Still on occupations, Veith also notes that “there is not a ‘Christian’ way to be a carpenter” (p. 154), or to carry out any secular occupation for that matter. The output of a technically good carpenter who is a Christian and that of an equally good carpenter who is an unbeliever can both be equally good. What would differentiate the two would be the quality of their inner lives, though Veith does not go further to say that the quality of their inner lives could also affect the quality of their outputs.
4. God uses vocations to provide us with what we need, and to protect and even avenge us.
Though God could give us food directly (as when he gave the Israelites manna in the desert), he usually does so through vocations, e.g., through farmers, wholesalers, retailers, delivery personnel, and cooks, among others. It is also through vocations that we are given the wherewithal to obtain what we need. Similarly, God teaches and protects us through the vocations of parents, teachers, mentors, and pastors, among others.

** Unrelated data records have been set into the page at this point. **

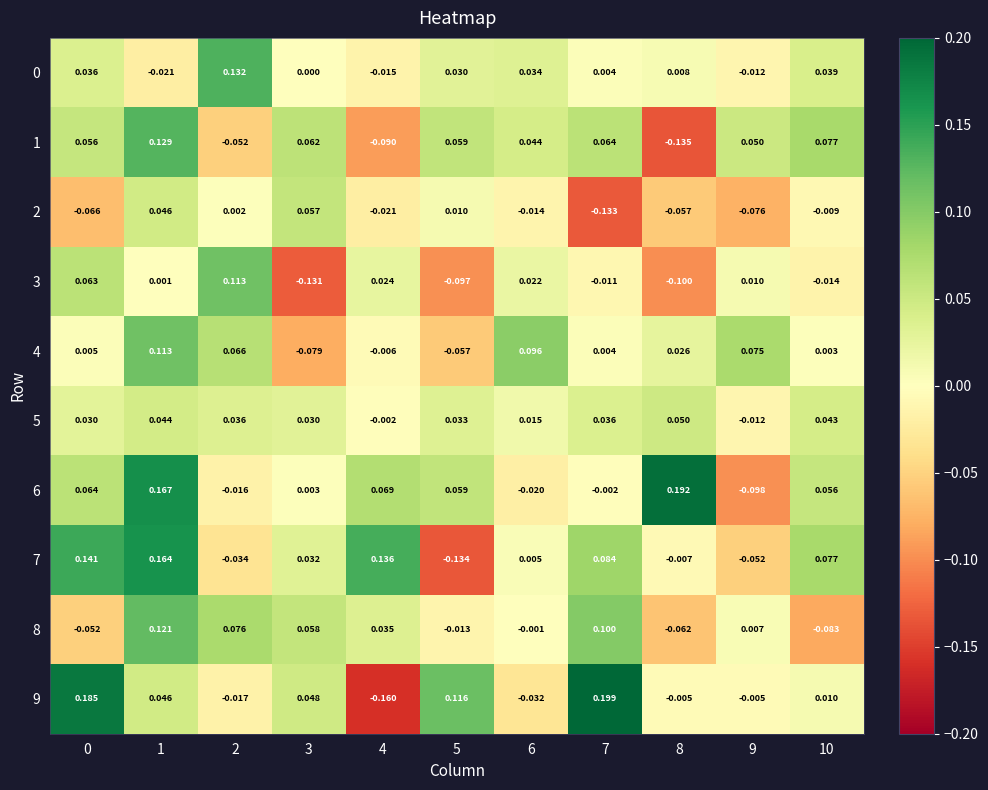

Is the value of 5 at 0 greater than the value of 1 at 0?

No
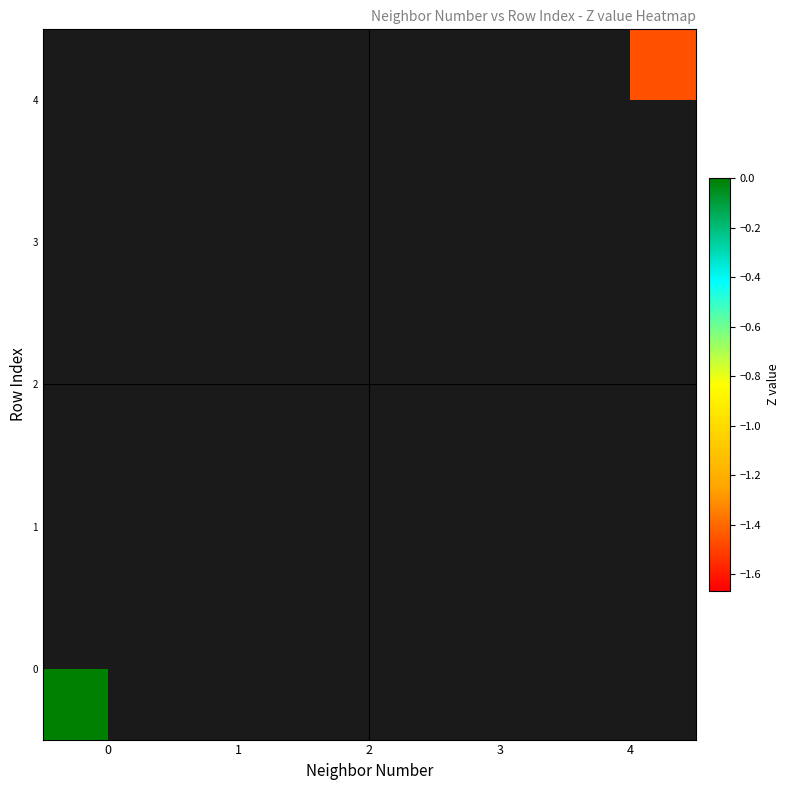

How many categories are shown in the chart?

5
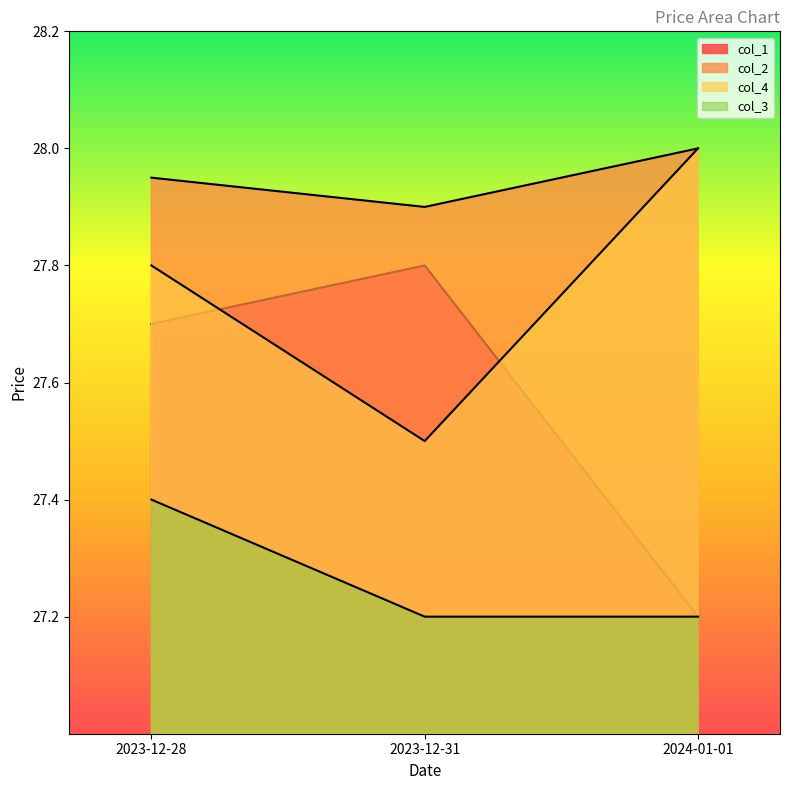

At which category does the chart reach its minimum across all series?

2024-01-01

He protects and avenges citizens through the various vocations in government.
5. There are crosses to bear in vocation. These crosses drive us to prayer, which in turn enables us to rest in God.

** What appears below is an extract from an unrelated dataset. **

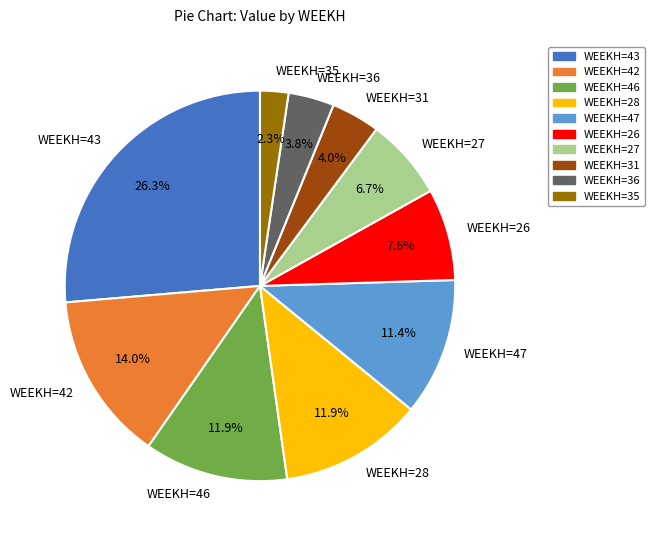

Is there any slice that represents more than half of the pie?

No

“…[C]rosses are never self-chosen… Crosses we choose are not crosses… What should Christians do when they experience trials and tribulations and temptations in their vocations?…[These] drive us to prayer… What suffering does is to bring God into our vocations.” (pp. 148-149)
“Occupy your office with prayer. The results and consequences and outcomes are largely beyond your control [your children may reject God, your business may go bankrupt, your political opponent may defeat you by buying votes]. But they are not beyond God’s control… God is working through what we do in vocation. We are merely his instruments. When we realize that, we can relax.” (p. 149)

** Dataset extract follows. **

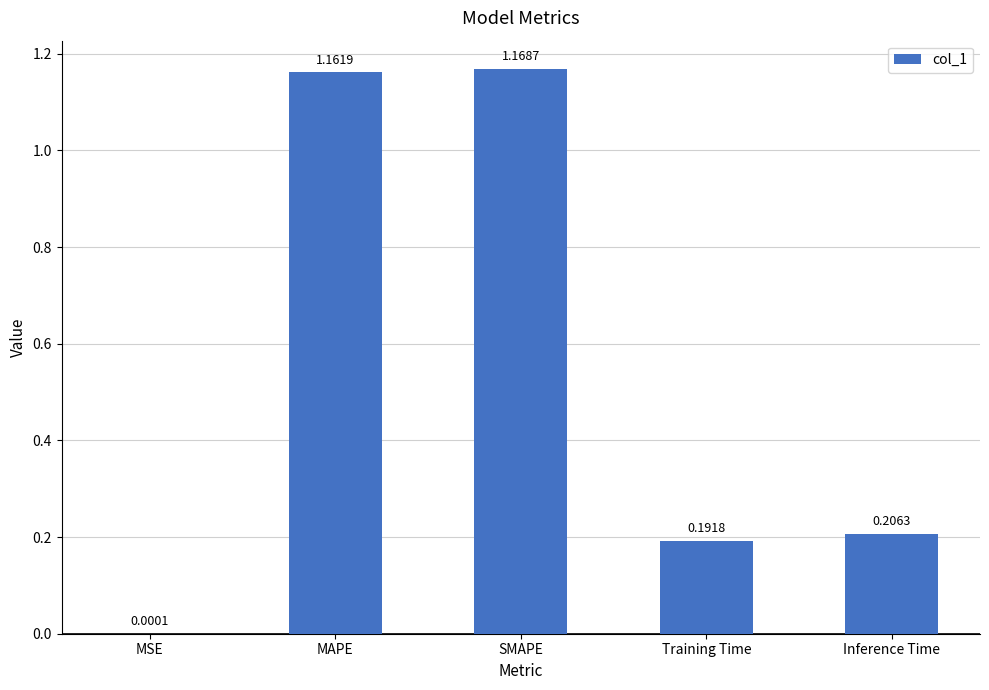

Are the bars grouped side by side (vs. stacked)?

No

Today, I officially assume the position of Associate Vice Chancellor for Academic Affairs of my university, with the mandate of ensuring high levels of excellence in pedagogy and curriculum. May I remember all the above as I love and serve my neighbors through this new vocation!
(Many thanks to the missionaries of the Society of the Divine Word. It was only on my last visit to Catholic Trade that I learned that the said store was established by them in 1924.)